Jekyll and Hyde: Characters, Plot, and Analysis
Basic Information
The Strange Case of Dr. Jekyll and Mr. Hyde
Robert Louis Stevenson
Type of story: Mystery, drama, horror, and suspense
Setting: City of London in 1884
Characters
Main Characters
Dr. Henry Jekyll, Edward Hyde, Gabriel Utterson, Poole, Hastie Lanyon, Richard Enfield, Sir Danvers Carew, Mr. Guest
Protagonist: Dr. Henry Jekyll
Dr. Jekyll is a doctor of Medicine, in Law, and a member of the Royal Academy. He is a close friend of the lawyer Utterson and Lanyon. He believes that through an experiment he can separate good and evil from people, and he succeeds. He is intelligent, cultured, rich, and very polite and respectful of people. A mature doctor, discontent, surrounded by friends, with life expectations and strong emotions. He is tall and thin and is about 50 years old.
Antagonist: Edward Hyde
Hyde is the evil part of Dr. Jekyll, violent, short, dresses very simply, and produces a sense of anguish as he passes by. This character is created by Dr. Jekyll from the dark part of his soul. Physically, he is a deformed, disgusting, and evil being.
Gabriel Utterson
Utterson is a lawyer and friend of Dr. Jekyll and Lanyon. He speaks in a very cultured way. He is respectful to everyone and is also very polite. He admired, almost with envy, the great presence of the spirit involved in his bad actions, and in any circumstance, he was more inclined to help than to condemn. He is a rough, skinny, tall character, with an elegant appearance in his clothes, cold, sober, short in words, and somewhat unsociable in conversations and feelings. He is about 50 years old.
Hastie Lanyon
Lanyon is a doctor and is a friend of Utterson and Dr. Jekyll. He is very polite and a good person. He was a cordial, healthy, red-faced gentleman with white hair, loud and determined manners, polite, and an old friend of Utterson.
Poole
The character that I liked most about this novel is the butler Poole because he is very faithful to his master, Dr.
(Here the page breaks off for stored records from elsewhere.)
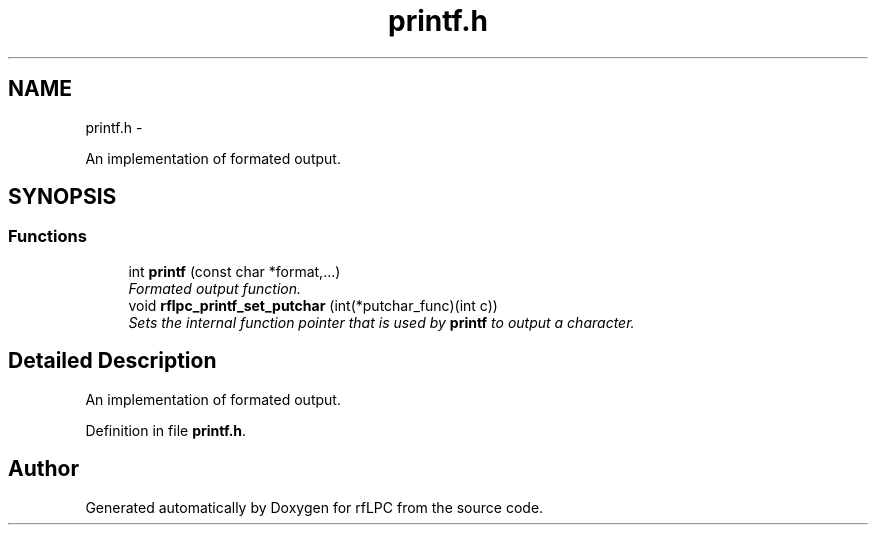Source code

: .TH "printf.h" 3 "Wed Mar 21 2012" "rfLPC" \" -*- nroff -*-
.ad l
.nh
.SH NAME
printf.h \- 
.PP
An implementation of formated output\&.  

.SH SYNOPSIS
.br
.PP
.SS "Functions"

.in +1c
.ti -1c
.RI "int \fBprintf\fP (const char *format,\&.\&.\&.)"
.br
.RI "\fIFormated output function\&. \fP"
.ti -1c
.RI "void \fBrflpc_printf_set_putchar\fP (int(*putchar_func)(int c))"
.br
.RI "\fISets the internal function pointer that is used by \fBprintf\fP to output a character\&. \fP"
.in -1c
.SH "Detailed Description"
.PP 
An implementation of formated output\&. 


.PP
Definition in file \fBprintf\&.h\fP\&.
.SH "Author"
.PP 
Generated automatically by Doxygen for rfLPC from the source code\&.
Jekyll, since he has been working at his side for 20 years and he cares for him, even seeking the help of Utterson when he convinces himself that something has happened to his master.
Plot Summary
Mr. Utterson, a prestigious London lawyer, hears a story from his friend Mr. Enfield that makes him curious and starts an investigation to find out the true identity of Mr. Hyde, a man who is very close to an old friend known as Dr. Jekyll. Investigations lead him first to a will in which Jekyll becomes a depositary in the event that Hyde disappears or dies, of all his property. Later, the lawyer will have a conversation with the doctor, who will ask him to forget the matter. There is a cruel murder in the city; a witness assures that the murderer has been Mr. Hyde. After a long period of searching, he does not appear, and the strange disease and death of Lanyon occurs. After a long time of tranquility, one night Poole, Jekyll’s servant, appears at the lawyer’s house to ask for his help. Utterson moves to his friend’s house, and after knocking down the laboratory door, they find Hyde’s corpse along with letters. Already at home, Utterson prepares to read them; it is the letter from Jekyll in which the strange case is explained: the doctor had a clear obsession, which was to divide the two natures of the person, that of good and evil. This is achieved by a potion that he invents; when the baby becomes an evil being, that is Mr. Hyde. Increasingly, he appropriated his body until he reached the point where they both hated each other. The doses were running out, and he did not find the appropriate substance for the potion, until it was over they both fought against each other, but the end of the product arrived, and both Dr. Jekyll and Mr. Hyde find death.
Vocabulary
- Painful situation: situació dolorosa
- Get rid: desfer-se
- Annoyed: molest
- Lawyer: advocat
- Unharmed: il·lès
- Cupboard: armari
- Clerk: secretari
- Shameful: vergonyós
- Sickness: malaltia
- Whispered: xiuxiuejat
Personal Opinion
In my opinion, this is a story that intimately involves us. The moral of this story is that evil is within us, is a constituent of our being; we can defeat him but never eliminate him at all, and we must not play with him, or else we run the risk of being destroyed like Dr. Jekyll.